Sasol has staged a remarkable recovery on the JSE from its low levels of only a few weeks ago – increasing more than 700% from around R21 per share in the last week in March to the current R170.
This makes it the darling of investors who took a chance and bought the energy and chemical company’s shares at exceptionally low prices.
Investors who sold their shares at low prices are obviously not happy at all and those who invested in the share a few months earlier are not that happy either, facing losses that are still sitting uncomfortably close to 50%.
Yes, Sasol was sitting at above R300 per share as recently as November and December last year.
The reasons for the sharp fall in its share price from above R300 within a few months (and from more than R600 some 18 months ago) are well documented.
Pricey project across the sea
Investor concerns regarding the huge and expensive Lake Charles Chemical Project (LCCP) in the US grew to such an extent that anybody remotely interested in Sasol’s fortunes quickly learnt what the letters LCCP stand for.

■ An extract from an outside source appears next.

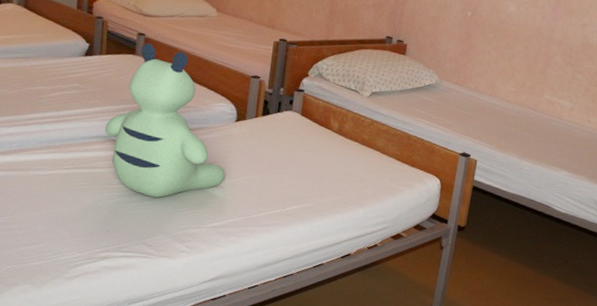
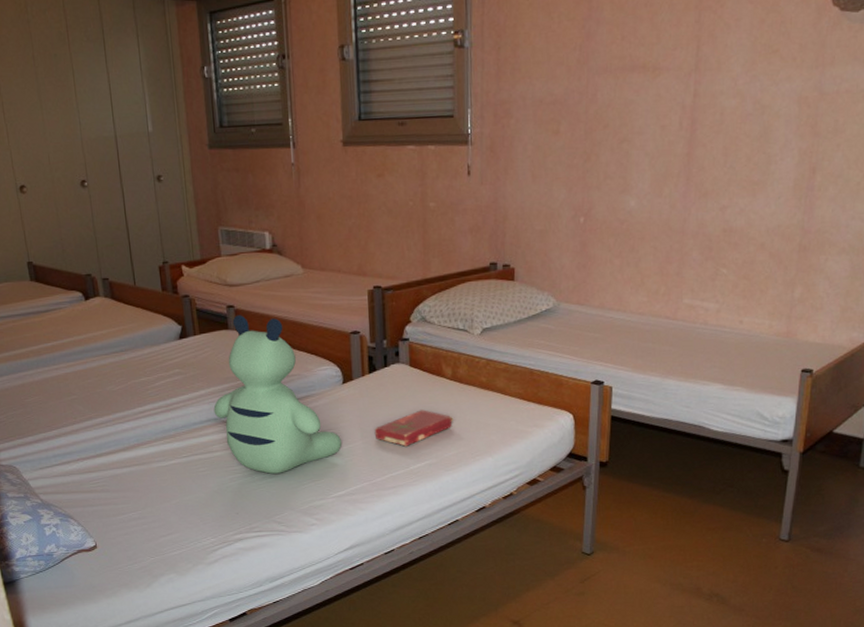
book: none [258,156,334,188] -> present [374,410,454,447]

The project took much longer to complete and cost several billion US dollars more than originally planned. The problems were so severe that it cost several top executives their jobs and everybody remotely connected to the project whatever Christmas bonus they were hoping for.
Over the last few years, management spent a lot of time convincing bankers that the LCCP was going well and that finances would start to improve – and even more time convincing shareholders of the same.
Just when it looked like things were going to work out, an explosion and fire damaged a part of the Lake Charles plant and the US and China started a trade war that had the potential to inflict even more damage on an already-weak global economy.
Enter the virus and oil price shock
Then the unprecedented happened: countries around the world suddenly shut down their industries in an effort to control the spread of Covid-19.
In addition to reducing the demand for all of Sasol’s products for who knows how long, fuel and chemical prices reached new lows. The oil price, usually an indicator of Sasol’s health, dropped to its lowest levels ever.
Even the fall in the exchange rate of the rand to a record low of more than R19 per dollar – usually good for the Sasol share price – had little effect. Amid the negative market sentiment and perceived risks of the company’s balance sheet, Sasol dropped like a stone to a low of just a few cents above R20 per share.
At that point, Sasol was down more than 90% since the beginning of year, when it was trading at R276. Hindsight shows that the market overreacted.
When the oil price turned, Sasol started its phenomenal run. Not even the rand strengthening to better than R17 per dollar could hold it back.
The current volatility in the market suggests that timing is now more important than ever for private investors and professional fund managers alike.
In the case of Sasol, comparing the share price with the interaction of the rand and the international oil price would give a rough indication of whether the share is cheap or expensive. The oil price and exchange rate (the rand oil price) determines the profitability of Sasol’s local fuel plants and serves as a proxy for the performance of the other divisions.
Thus, the share price in relation to the rand oil price would indicate whether the share is cheap or expensive.
A comparison between Sasol’s share price and the rand oil price for the past 12 months indicates that the share price actually declined in relation to the company’s profit drivers from March to August 2019 – in tandem with declining investor confidence in Sasol. A quick scan of news articles highlighting Sasol’s challenges would probably support the statistics.
The sharp surge on the graph at the end of February 2020 represents the sudden decline in the oil price, with Sasol shares starting to fall thereafter.
The graph indicates that Sasol was way undervalued at the end of March, as the subsequent sharp recovery has shown.
Indications are that the share price is currently close to where it should be relative to the exchange rate and the oil and chemical market. It also looks like the strong run in the share price has petered out for now.
Commentators will say that the market is waiting for fresh direction or new information; investors will either celebrate their good timing or mourn a good opportunity.